*** Begin section ***

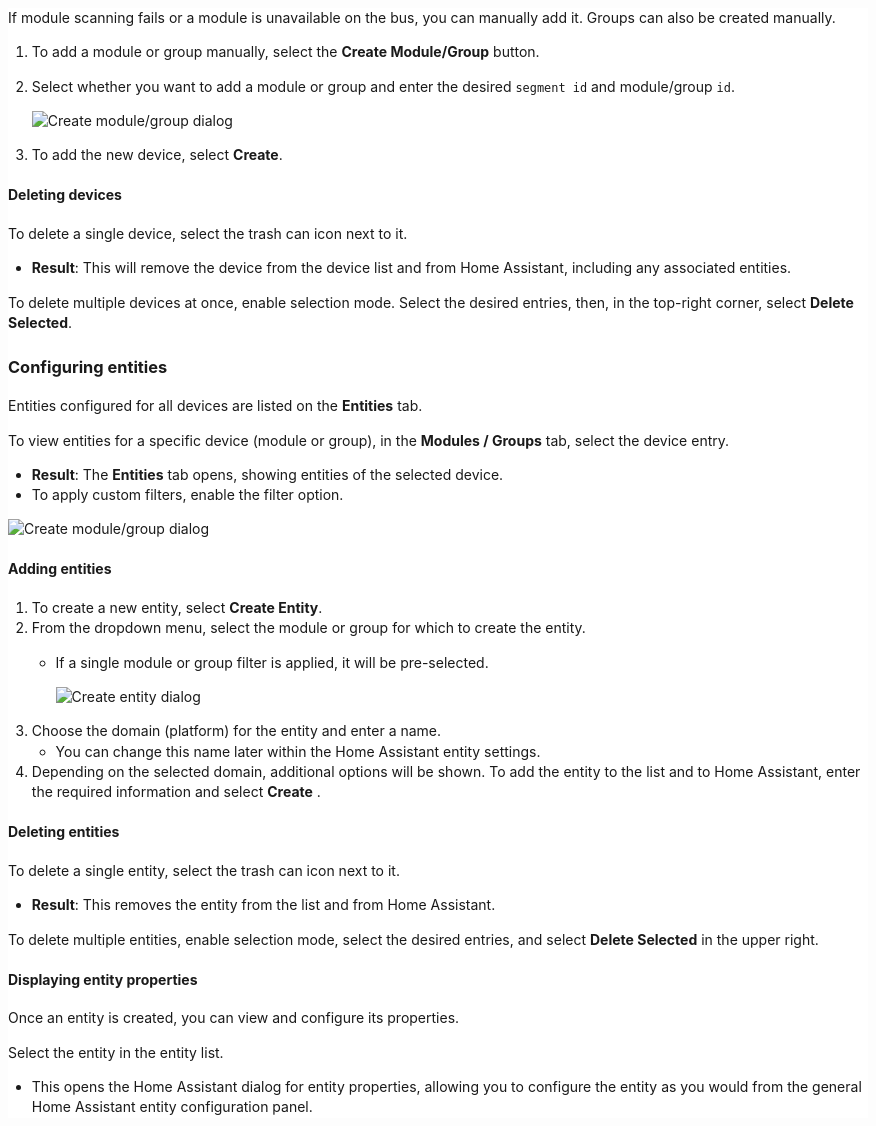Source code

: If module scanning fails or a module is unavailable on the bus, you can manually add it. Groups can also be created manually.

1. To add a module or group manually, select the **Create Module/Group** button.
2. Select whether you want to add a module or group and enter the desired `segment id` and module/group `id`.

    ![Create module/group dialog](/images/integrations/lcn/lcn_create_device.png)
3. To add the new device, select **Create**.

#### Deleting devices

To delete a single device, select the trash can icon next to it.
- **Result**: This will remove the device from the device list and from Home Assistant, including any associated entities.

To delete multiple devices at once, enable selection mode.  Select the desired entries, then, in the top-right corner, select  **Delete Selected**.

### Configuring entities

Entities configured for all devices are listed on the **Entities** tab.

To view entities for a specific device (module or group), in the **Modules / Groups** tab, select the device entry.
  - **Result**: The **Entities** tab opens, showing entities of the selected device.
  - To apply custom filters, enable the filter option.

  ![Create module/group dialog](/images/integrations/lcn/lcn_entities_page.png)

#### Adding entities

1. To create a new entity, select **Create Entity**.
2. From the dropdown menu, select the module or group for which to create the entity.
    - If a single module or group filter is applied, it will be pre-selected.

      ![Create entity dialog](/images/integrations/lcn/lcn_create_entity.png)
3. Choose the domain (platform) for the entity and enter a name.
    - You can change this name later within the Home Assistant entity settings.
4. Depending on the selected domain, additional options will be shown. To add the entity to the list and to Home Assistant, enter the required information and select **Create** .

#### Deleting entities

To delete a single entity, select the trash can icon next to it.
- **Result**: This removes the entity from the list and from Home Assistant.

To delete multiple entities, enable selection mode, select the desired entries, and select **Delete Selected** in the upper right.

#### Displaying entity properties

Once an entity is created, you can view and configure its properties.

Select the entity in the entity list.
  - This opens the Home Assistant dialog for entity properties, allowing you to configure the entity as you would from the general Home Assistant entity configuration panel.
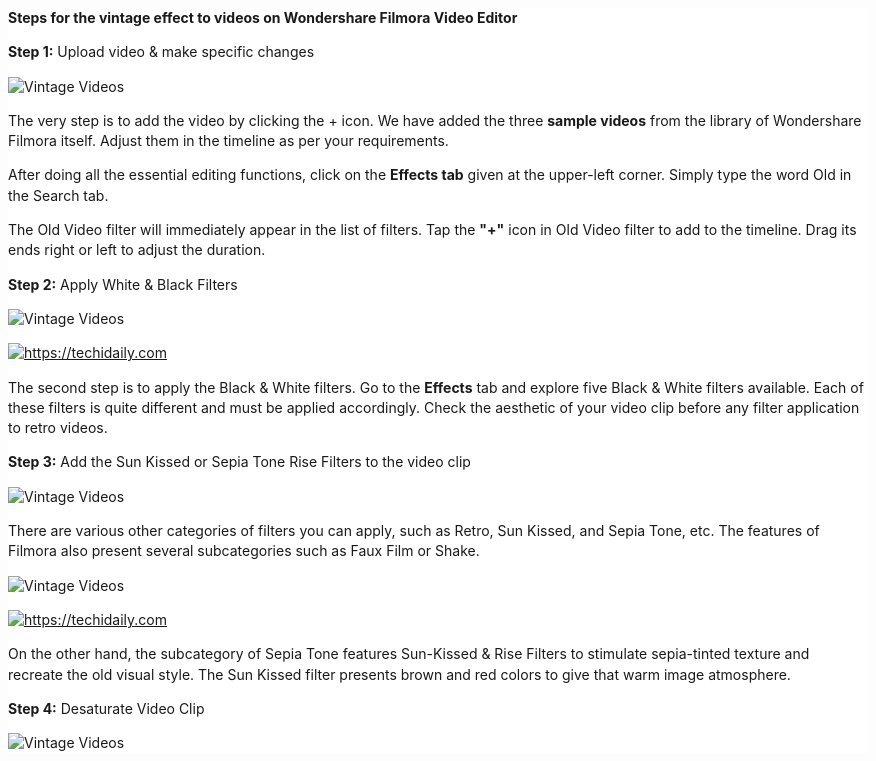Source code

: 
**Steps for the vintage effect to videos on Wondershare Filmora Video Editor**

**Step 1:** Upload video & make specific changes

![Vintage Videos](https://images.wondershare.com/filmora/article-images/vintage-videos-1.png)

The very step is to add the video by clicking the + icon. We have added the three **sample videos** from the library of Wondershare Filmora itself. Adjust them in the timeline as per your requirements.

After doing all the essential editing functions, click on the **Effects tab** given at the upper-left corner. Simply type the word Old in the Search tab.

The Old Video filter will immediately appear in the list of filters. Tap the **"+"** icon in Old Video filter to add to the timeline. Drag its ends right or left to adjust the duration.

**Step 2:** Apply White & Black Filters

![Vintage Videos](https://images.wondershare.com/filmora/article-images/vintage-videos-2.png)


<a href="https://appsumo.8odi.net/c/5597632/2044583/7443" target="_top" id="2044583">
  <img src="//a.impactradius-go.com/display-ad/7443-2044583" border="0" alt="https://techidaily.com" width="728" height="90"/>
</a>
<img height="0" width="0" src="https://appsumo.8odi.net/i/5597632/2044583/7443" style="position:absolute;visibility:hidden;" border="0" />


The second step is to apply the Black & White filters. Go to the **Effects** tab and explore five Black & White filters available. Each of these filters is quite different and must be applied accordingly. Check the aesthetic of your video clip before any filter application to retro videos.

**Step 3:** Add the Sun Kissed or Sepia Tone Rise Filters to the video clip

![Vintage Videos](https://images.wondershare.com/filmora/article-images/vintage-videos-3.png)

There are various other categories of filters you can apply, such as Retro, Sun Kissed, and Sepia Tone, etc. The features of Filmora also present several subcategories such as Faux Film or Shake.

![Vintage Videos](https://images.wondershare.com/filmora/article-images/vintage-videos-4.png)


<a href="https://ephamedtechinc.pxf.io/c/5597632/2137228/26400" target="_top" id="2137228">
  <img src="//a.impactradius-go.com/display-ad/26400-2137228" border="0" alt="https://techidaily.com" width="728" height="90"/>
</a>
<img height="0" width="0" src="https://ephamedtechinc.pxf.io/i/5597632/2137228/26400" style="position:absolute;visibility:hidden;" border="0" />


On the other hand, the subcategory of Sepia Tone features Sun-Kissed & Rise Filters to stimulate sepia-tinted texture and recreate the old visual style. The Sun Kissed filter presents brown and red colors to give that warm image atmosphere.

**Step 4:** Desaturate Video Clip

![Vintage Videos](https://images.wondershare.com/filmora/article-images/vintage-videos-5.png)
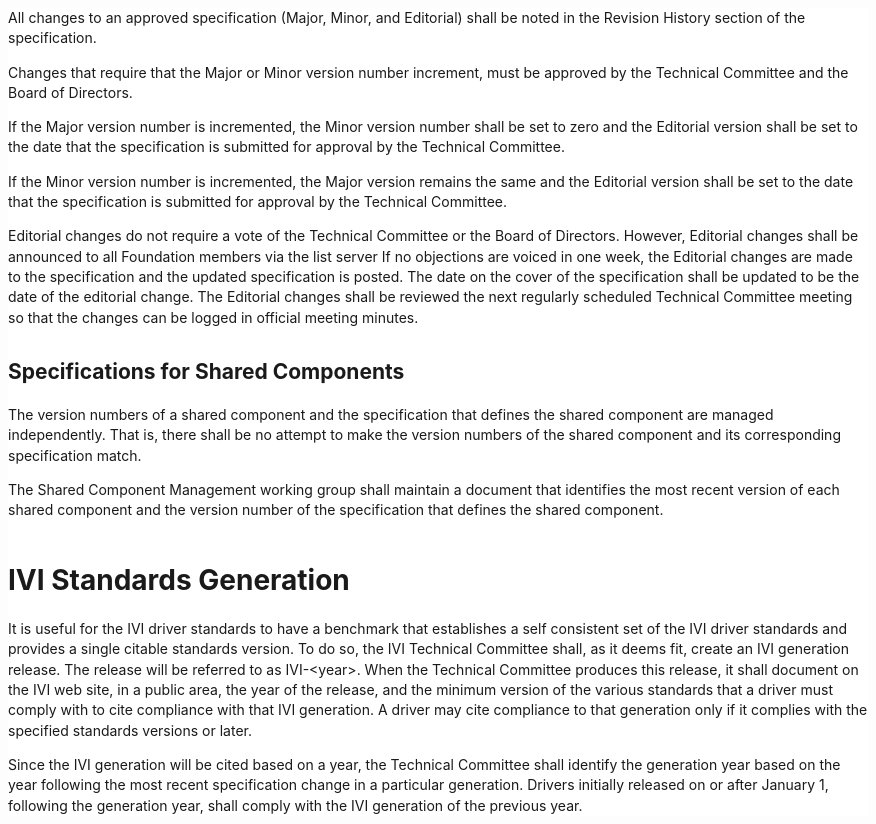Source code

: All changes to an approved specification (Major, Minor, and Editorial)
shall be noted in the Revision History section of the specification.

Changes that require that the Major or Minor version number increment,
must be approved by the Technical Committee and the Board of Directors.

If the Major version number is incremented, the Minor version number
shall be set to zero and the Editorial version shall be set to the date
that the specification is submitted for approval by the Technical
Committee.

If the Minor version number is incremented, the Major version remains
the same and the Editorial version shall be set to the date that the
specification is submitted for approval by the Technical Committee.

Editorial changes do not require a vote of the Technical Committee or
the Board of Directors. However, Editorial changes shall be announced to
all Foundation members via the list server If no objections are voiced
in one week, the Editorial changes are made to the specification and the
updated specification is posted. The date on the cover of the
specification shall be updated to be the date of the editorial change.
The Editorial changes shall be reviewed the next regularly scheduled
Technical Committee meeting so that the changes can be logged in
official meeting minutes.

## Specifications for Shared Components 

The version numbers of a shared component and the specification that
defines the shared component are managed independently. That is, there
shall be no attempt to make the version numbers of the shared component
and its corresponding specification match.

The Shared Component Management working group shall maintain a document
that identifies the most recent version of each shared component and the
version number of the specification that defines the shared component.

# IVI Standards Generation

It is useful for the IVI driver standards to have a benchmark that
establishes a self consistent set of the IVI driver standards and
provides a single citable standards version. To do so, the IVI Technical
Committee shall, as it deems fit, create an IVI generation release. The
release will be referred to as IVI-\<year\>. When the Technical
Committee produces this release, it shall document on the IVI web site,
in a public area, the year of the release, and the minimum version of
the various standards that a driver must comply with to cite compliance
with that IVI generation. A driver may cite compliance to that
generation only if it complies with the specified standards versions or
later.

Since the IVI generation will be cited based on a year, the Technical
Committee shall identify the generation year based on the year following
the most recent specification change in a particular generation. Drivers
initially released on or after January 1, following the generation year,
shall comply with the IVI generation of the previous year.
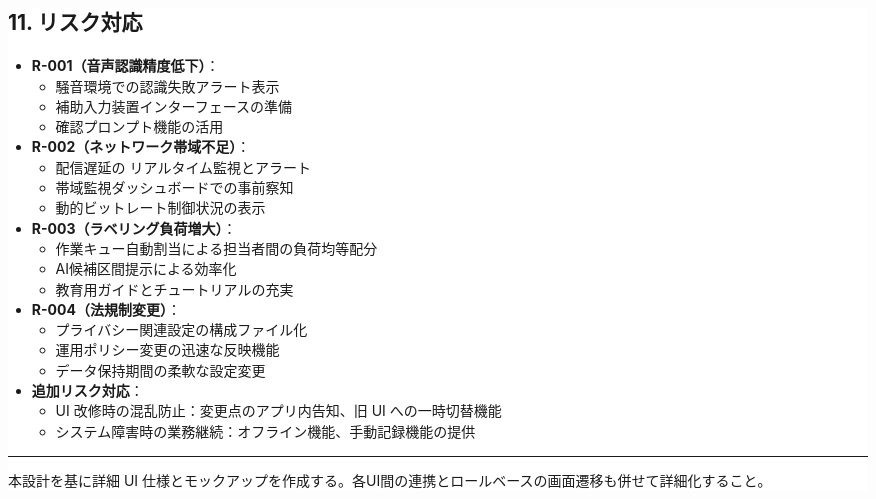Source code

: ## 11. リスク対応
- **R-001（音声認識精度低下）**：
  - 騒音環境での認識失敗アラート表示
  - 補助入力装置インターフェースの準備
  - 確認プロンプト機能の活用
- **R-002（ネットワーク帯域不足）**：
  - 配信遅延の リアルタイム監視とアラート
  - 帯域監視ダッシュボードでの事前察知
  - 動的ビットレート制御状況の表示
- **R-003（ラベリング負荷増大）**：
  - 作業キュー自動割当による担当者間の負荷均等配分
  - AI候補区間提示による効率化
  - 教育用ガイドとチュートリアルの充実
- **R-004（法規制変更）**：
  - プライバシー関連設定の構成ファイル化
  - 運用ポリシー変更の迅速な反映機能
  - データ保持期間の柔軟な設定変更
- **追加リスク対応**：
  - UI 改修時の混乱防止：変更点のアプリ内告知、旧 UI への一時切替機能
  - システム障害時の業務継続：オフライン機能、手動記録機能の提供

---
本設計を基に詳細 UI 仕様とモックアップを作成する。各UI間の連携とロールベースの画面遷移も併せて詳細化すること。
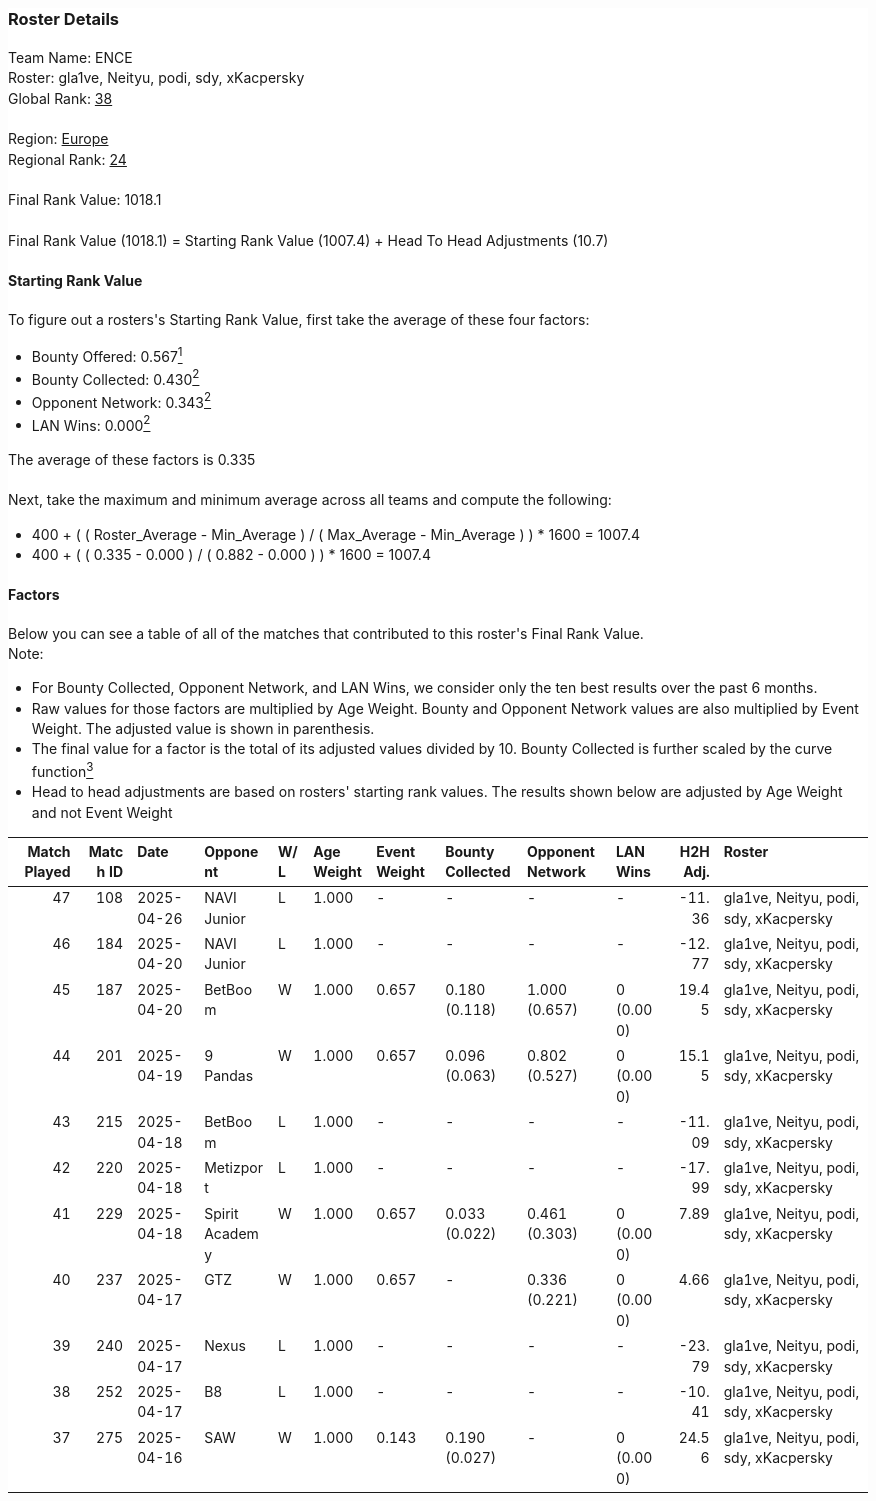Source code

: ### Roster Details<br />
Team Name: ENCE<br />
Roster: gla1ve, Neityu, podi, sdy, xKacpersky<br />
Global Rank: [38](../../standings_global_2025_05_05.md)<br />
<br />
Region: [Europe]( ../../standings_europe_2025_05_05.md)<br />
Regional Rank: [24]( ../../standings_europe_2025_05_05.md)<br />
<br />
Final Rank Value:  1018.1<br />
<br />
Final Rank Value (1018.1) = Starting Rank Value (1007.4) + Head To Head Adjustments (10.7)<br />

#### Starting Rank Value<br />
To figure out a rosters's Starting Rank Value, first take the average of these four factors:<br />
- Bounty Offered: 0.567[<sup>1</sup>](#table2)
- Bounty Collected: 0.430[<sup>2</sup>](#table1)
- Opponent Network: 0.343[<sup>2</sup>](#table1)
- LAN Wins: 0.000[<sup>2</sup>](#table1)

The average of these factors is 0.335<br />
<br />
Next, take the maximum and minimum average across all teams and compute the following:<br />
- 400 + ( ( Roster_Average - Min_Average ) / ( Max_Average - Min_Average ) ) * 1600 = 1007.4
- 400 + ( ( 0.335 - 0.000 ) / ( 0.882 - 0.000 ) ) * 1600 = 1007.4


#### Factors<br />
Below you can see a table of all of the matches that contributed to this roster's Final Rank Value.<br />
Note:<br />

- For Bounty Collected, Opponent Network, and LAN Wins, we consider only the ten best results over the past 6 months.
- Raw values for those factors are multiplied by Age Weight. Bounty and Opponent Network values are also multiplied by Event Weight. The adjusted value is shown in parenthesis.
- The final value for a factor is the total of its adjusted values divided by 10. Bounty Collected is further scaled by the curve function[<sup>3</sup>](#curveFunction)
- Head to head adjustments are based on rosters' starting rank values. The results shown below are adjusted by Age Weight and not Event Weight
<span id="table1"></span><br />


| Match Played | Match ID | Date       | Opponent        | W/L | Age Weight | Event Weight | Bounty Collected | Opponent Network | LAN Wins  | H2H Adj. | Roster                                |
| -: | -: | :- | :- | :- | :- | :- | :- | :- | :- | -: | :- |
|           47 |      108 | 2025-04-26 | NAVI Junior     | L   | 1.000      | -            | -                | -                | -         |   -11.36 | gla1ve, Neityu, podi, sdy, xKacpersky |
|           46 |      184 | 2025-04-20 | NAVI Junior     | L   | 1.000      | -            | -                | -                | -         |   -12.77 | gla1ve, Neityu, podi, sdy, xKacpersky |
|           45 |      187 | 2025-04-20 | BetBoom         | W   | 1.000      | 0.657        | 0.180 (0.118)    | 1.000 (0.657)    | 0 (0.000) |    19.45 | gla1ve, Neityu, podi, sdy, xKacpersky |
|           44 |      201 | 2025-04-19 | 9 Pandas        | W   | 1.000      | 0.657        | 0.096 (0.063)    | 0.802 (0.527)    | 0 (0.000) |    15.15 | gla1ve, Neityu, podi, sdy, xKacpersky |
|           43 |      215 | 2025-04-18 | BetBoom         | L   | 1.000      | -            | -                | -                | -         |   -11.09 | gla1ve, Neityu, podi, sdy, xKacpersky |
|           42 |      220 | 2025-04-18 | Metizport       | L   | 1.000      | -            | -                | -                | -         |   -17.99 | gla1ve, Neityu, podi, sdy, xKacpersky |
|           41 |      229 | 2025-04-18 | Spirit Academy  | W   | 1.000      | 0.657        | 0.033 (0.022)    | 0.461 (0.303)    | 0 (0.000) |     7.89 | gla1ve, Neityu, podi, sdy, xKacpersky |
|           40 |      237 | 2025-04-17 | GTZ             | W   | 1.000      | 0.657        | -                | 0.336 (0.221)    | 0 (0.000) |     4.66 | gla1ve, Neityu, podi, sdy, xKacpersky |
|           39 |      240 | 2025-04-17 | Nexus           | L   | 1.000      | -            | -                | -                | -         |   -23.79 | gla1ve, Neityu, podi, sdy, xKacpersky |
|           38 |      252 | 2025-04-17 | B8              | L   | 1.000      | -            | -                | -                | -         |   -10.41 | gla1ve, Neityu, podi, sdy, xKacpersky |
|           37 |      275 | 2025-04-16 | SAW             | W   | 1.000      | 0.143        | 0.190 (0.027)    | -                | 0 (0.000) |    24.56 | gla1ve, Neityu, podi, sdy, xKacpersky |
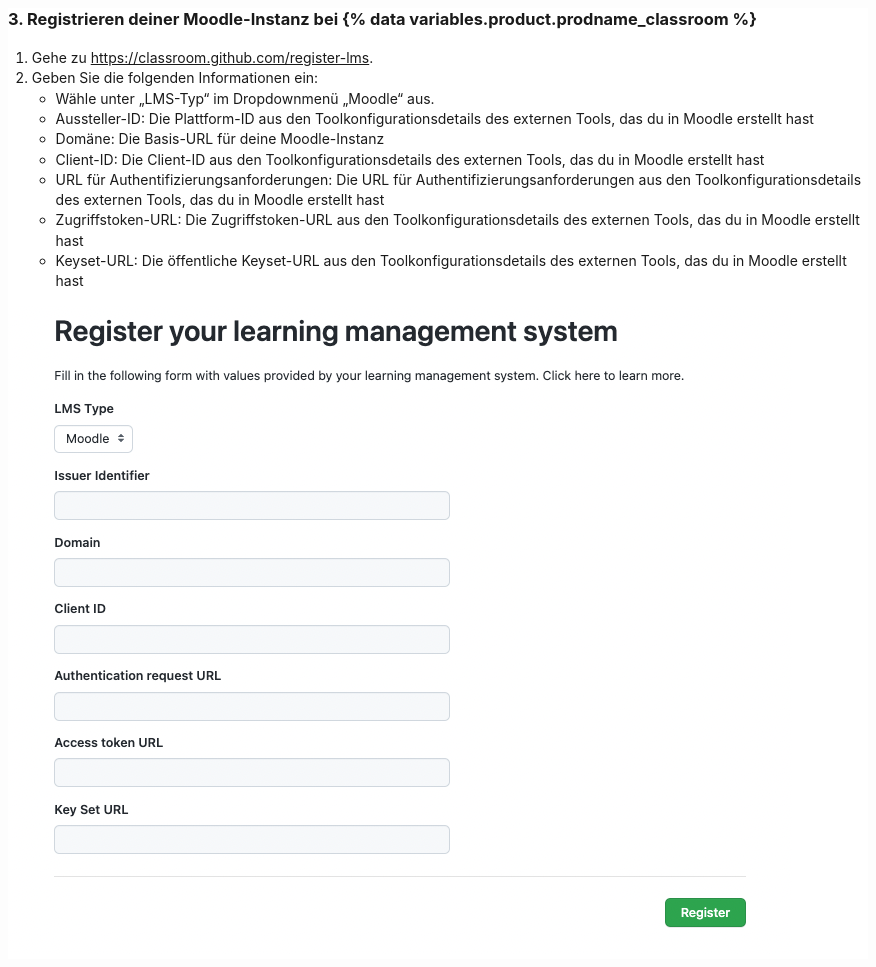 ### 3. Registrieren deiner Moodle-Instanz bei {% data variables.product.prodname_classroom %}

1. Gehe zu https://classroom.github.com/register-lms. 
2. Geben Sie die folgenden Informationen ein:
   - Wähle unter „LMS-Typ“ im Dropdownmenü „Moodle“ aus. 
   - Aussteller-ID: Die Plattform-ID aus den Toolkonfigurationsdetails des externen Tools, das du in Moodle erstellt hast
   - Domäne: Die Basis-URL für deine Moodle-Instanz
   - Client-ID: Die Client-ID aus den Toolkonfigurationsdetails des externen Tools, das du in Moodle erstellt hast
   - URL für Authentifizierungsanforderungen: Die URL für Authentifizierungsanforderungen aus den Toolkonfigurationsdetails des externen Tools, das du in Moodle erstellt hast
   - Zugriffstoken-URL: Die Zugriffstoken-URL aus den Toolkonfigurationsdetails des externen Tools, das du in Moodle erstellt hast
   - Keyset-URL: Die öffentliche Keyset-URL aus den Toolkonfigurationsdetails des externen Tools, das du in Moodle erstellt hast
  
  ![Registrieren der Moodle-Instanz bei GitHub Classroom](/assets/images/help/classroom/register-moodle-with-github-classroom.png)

*** End section ***

* [Your task]
What you return from the records above should be exactly everything from the line with "There are various" down to the line with "in one week, the", both kept, and no pictures.

* [Task response]
There are various other categories of filters you can apply, such as Retro, Sun Kissed, and Sepia Tone, etc. The features of Filmora also present several subcategories such as Faux Film or Shake.

![Vintage Videos](https://images.wondershare.com/filmora/article-images/vintage-videos-4.png)


<a href="https://ephamedtechinc.pxf.io/c/5597632/2137228/26400" target="_top" id="2137228">
  <img src="//a.impactradius-go.com/display-ad/26400-2137228" border="0" alt="https://techidaily.com" width="728" height="90"/>
</a>
<img height="0" width="0" src="https://ephamedtechinc.pxf.io/i/5597632/2137228/26400" style="position:absolute;visibility:hidden;" border="0" />


On the other hand, the subcategory of Sepia Tone features Sun-Kissed & Rise Filters to stimulate sepia-tinted texture and recreate the old visual style. The Sun Kissed filter presents brown and red colors to give that warm image atmosphere.

**Step 4:** Desaturate Video Clip

![Vintage Videos](https://images.wondershare.com/filmora/article-images/vintage-videos-5.png)
Source code

: All changes to an approved specification (Major, Minor, and Editorial)
shall be noted in the Revision History section of the specification.

Changes that require that the Major or Minor version number increment,
must be approved by the Technical Committee and the Board of Directors.

If the Major version number is incremented, the Minor version number
shall be set to zero and the Editorial version shall be set to the date
that the specification is submitted for approval by the Technical
Committee.

If the Minor version number is incremented, the Major version remains
the same and the Editorial version shall be set to the date that the
specification is submitted for approval by the Technical Committee.

Editorial changes do not require a vote of the Technical Committee or
the Board of Directors. However, Editorial changes shall be announced to
all Foundation members via the list server If no objections are voiced
in one week, the Editorial changes are made to the specification and the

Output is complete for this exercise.